(Exercise input)

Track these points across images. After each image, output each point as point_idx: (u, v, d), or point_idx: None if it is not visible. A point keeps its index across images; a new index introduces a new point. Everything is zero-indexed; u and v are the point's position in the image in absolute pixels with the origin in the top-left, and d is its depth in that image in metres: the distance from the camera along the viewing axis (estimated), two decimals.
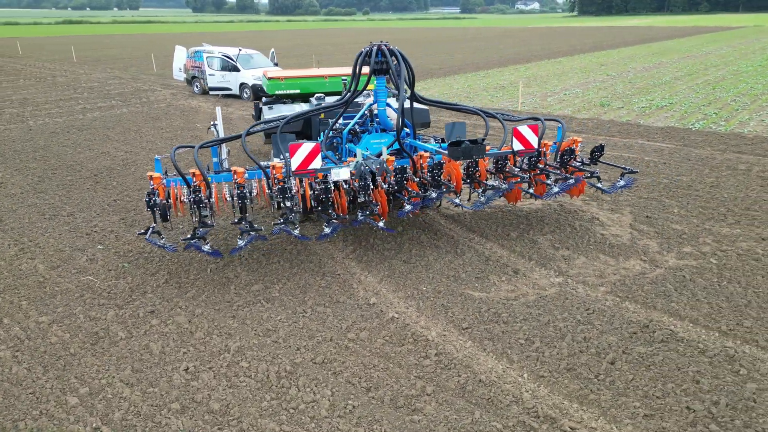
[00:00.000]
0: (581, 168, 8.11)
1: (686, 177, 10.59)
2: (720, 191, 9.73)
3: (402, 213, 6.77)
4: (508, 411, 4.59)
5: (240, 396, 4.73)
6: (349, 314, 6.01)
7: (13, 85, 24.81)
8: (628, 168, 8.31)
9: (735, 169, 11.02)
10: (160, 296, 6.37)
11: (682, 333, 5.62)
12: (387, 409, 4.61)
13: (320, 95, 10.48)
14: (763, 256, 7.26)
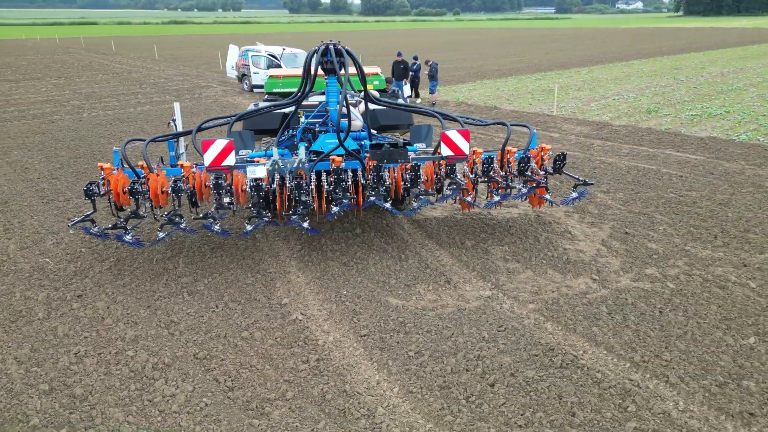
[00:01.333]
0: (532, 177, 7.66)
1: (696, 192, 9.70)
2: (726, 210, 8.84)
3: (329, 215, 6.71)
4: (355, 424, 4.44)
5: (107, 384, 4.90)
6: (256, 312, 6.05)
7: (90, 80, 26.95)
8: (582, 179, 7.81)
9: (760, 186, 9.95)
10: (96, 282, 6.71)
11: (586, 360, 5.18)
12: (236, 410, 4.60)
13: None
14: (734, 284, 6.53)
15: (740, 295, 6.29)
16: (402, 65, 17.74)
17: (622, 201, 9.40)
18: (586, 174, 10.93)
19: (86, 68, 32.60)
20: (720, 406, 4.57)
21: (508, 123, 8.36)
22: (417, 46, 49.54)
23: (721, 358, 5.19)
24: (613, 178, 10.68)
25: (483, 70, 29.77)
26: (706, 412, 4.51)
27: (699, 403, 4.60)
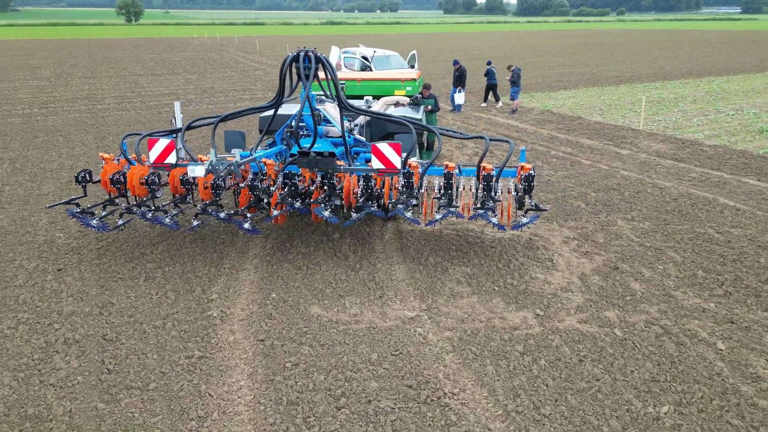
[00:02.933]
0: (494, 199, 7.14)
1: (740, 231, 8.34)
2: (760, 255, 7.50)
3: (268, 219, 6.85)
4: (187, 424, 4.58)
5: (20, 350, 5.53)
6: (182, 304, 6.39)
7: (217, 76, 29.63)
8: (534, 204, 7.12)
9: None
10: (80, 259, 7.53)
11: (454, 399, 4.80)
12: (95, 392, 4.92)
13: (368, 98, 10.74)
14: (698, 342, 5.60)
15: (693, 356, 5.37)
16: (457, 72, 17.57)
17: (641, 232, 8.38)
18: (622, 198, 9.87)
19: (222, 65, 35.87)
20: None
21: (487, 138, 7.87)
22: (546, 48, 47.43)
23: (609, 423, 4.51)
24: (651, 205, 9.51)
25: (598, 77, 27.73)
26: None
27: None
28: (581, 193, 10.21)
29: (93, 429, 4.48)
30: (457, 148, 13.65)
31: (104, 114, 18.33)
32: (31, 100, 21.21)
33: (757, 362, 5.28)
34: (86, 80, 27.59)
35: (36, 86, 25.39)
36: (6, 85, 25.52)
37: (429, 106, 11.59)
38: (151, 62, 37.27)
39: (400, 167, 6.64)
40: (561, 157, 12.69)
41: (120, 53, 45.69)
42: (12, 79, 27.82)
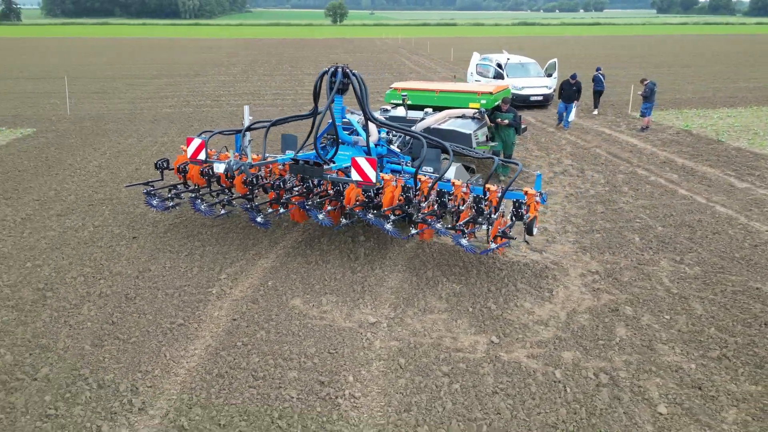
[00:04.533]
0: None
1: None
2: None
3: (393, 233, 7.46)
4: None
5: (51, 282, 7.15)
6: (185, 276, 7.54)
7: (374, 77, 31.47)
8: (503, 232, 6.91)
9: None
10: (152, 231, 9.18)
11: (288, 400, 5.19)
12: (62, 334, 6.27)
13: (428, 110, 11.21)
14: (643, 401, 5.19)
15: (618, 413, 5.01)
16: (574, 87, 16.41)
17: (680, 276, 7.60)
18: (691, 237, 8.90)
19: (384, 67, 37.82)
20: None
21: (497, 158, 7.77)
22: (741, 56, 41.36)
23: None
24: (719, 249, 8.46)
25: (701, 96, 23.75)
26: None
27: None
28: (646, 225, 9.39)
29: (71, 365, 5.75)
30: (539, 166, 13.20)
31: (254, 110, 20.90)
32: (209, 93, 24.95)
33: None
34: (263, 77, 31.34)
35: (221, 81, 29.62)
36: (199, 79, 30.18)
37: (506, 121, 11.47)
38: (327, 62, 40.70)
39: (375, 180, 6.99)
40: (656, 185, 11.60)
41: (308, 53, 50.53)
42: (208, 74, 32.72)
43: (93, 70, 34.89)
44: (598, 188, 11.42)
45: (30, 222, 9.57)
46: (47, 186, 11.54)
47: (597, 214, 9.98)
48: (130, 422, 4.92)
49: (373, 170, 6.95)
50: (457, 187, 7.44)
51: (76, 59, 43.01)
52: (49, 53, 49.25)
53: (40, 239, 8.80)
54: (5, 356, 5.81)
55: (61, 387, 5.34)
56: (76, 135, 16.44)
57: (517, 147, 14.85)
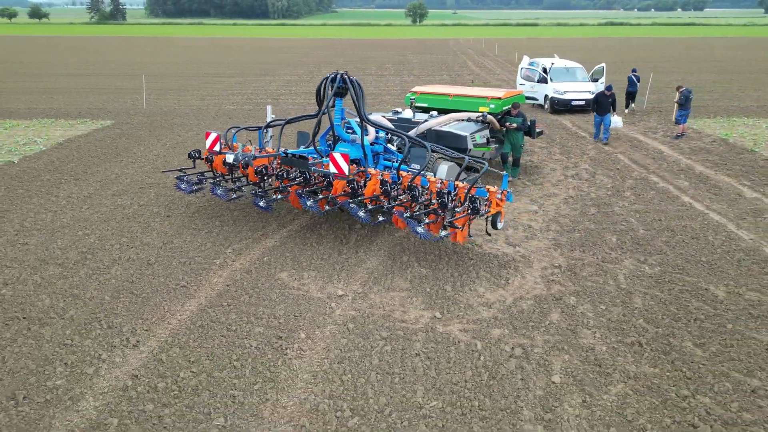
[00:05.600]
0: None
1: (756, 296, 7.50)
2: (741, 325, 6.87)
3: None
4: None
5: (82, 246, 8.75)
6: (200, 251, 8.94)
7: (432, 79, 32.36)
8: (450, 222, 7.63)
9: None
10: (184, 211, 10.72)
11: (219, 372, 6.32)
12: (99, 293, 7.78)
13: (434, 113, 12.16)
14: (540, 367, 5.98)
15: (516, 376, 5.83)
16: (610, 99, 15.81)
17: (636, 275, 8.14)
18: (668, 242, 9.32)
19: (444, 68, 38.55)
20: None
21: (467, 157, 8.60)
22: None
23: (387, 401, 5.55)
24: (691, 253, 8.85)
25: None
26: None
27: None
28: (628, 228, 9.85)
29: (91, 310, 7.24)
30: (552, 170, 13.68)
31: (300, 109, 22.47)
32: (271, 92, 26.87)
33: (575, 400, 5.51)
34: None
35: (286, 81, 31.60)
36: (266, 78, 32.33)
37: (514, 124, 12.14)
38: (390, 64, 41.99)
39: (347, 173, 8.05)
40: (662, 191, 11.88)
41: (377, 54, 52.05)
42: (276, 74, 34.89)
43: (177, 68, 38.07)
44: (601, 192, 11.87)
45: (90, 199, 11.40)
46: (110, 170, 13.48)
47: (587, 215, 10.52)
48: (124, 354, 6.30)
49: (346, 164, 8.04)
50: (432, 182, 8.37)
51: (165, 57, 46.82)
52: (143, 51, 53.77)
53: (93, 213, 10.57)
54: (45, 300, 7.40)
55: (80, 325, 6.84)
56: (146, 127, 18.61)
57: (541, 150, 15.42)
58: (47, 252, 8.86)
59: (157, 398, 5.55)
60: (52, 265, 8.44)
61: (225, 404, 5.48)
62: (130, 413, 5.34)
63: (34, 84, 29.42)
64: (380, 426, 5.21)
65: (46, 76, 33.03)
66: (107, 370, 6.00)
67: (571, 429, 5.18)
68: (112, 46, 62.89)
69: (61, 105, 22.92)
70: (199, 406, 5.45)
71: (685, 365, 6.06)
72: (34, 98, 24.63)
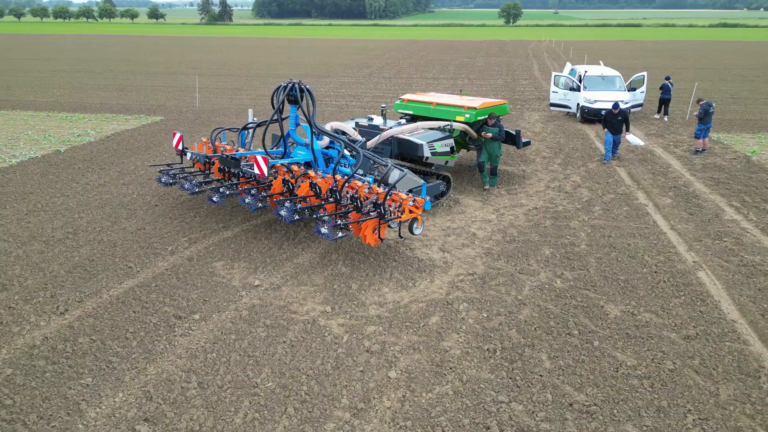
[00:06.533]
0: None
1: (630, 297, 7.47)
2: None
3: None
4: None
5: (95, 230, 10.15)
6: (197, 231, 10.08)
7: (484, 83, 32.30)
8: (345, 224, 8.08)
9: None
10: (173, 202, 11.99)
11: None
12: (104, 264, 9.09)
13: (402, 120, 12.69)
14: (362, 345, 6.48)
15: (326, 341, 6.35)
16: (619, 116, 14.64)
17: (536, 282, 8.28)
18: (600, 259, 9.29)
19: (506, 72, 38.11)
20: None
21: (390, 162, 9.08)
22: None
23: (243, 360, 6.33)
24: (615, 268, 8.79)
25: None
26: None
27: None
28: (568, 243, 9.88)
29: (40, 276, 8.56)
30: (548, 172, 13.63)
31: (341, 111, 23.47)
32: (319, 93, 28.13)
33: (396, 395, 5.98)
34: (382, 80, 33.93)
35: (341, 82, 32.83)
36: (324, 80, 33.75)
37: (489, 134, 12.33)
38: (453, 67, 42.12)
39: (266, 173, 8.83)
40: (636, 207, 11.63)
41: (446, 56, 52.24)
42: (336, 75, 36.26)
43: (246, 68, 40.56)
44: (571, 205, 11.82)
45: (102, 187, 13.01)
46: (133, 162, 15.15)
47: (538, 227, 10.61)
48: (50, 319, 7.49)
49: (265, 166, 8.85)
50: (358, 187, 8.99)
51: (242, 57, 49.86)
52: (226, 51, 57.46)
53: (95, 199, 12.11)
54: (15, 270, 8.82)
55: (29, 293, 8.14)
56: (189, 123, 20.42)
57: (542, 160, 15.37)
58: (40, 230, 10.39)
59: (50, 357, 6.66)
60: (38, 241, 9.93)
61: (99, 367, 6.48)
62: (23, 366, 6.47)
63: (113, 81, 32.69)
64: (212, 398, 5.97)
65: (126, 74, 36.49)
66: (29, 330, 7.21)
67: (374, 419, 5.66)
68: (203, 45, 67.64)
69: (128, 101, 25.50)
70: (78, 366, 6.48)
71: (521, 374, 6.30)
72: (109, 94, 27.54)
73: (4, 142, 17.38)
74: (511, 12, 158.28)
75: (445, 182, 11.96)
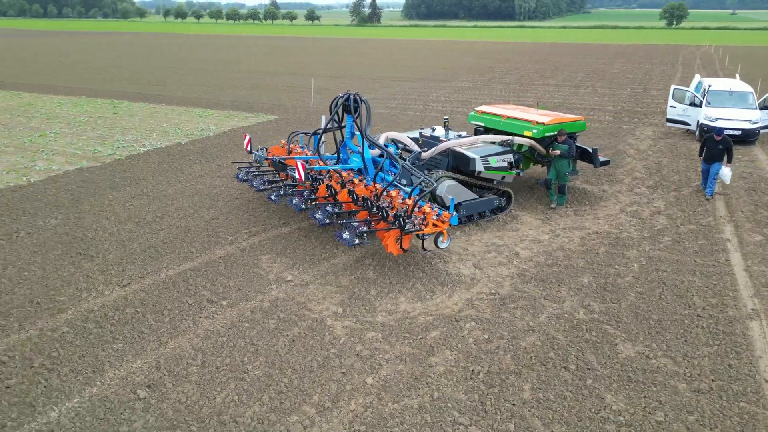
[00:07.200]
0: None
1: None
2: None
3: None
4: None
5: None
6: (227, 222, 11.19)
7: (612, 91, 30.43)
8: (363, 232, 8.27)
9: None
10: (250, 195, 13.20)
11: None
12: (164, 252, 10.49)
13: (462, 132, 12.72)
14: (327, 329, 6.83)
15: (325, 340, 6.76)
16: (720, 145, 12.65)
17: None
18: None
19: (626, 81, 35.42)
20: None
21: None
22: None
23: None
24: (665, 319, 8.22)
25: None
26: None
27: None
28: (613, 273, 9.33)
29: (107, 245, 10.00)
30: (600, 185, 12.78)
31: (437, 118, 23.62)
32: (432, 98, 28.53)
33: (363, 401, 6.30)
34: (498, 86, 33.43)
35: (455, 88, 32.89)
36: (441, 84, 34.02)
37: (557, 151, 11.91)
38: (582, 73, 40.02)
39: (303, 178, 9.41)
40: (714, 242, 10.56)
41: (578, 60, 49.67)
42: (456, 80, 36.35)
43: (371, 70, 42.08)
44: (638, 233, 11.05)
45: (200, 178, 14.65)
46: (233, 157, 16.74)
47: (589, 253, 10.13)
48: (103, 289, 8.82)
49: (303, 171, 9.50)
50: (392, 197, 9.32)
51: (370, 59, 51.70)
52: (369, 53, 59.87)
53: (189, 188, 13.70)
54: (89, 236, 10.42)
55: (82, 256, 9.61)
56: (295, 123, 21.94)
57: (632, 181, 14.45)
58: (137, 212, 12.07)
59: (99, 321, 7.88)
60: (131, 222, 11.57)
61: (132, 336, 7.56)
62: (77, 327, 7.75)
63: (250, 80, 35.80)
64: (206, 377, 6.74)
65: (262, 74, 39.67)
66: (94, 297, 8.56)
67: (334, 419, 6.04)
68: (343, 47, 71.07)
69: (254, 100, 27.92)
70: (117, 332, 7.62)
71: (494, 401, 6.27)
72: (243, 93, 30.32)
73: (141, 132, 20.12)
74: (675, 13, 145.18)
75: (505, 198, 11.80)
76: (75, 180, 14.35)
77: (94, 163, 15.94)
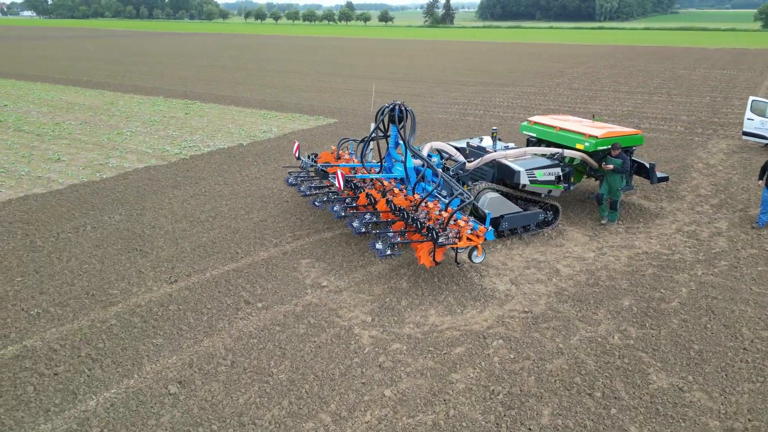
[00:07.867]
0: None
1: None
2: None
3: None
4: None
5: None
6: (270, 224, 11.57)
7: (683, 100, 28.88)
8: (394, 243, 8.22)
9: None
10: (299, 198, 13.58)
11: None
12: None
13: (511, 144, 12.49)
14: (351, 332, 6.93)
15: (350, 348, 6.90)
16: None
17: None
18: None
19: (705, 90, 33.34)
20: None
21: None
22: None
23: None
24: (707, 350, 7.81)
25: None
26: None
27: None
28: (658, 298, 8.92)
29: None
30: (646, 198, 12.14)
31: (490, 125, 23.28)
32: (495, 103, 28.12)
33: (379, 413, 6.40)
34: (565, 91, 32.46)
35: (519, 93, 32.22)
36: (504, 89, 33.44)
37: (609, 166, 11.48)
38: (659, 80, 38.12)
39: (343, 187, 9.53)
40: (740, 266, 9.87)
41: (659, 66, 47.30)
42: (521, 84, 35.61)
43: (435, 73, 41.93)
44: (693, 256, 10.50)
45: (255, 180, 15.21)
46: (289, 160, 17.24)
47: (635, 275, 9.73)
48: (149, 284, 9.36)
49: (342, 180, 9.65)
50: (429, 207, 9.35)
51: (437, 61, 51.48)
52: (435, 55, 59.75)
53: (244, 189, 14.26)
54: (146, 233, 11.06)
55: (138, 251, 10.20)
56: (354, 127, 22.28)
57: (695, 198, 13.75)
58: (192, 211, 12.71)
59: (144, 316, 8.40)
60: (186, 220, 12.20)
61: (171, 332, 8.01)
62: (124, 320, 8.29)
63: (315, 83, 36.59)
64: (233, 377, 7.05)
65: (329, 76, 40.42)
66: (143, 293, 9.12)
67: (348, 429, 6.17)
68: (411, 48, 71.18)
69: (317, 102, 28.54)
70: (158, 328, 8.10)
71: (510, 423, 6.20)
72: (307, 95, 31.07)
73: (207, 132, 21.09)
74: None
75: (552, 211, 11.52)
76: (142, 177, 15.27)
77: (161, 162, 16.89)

(End Exercise input)

[Work request]
Could you copy, exactly and with no pictures, each line from the first one above to the line holding "10: (160, 296, 6.37)"?

[Response]
Track these points across images. After each image, output each point as point_idx: (u, v, d), or point_idx: None if it is not visible. A point keeps its index across images; a new index introduces a new point. Everything is zero-indexed; u and v are the point's position in the image in absolute pixels with the origin in the top-left, and d is its depth in that image in metres: the distance from the camera along the viewing axis (estimated), two decimals.
[00:00.000]
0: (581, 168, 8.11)
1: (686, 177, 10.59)
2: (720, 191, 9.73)
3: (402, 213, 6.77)
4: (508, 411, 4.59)
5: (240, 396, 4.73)
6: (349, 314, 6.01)
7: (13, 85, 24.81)
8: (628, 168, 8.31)
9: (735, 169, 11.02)
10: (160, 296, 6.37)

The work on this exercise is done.